WHAT TO PRODUCE >> Copy all the entries below word for word, leaving out the pictures.

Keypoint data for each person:

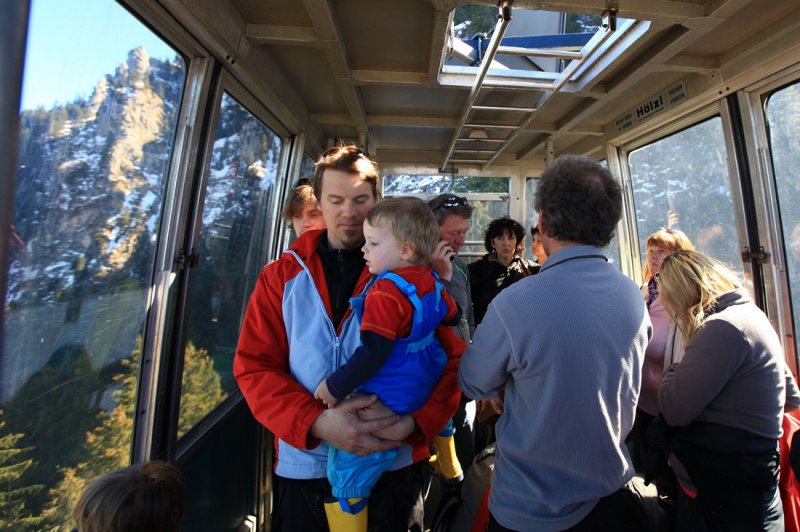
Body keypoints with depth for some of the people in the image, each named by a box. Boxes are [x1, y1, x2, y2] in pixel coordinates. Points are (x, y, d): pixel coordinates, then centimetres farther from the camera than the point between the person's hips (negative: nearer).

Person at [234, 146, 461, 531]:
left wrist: (417, 421, -21)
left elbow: (451, 358, -6)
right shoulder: (281, 275, -2)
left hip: (394, 464, 0)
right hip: (304, 464, 1)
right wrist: (316, 423, -19)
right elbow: (253, 367, -5)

OUTPUT FOR THIS EXERCISE >>
Body keypoints with depth for some of the people in the image, each named by a box. Boxes are [x1, y1, x2, y2] in pixel coordinates. Points are (x, y, d): pixel coordinates, then centimetres farther from the camera than the point between the person's hips (negative: nearer).

Person at [234, 146, 461, 531]:
left wrist: (417, 421, -21)
left elbow: (451, 358, -6)
right shoulder: (281, 275, -2)
left hip: (394, 464, 0)
right hip: (304, 464, 1)
right wrist: (316, 423, -19)
right elbow: (253, 367, -5)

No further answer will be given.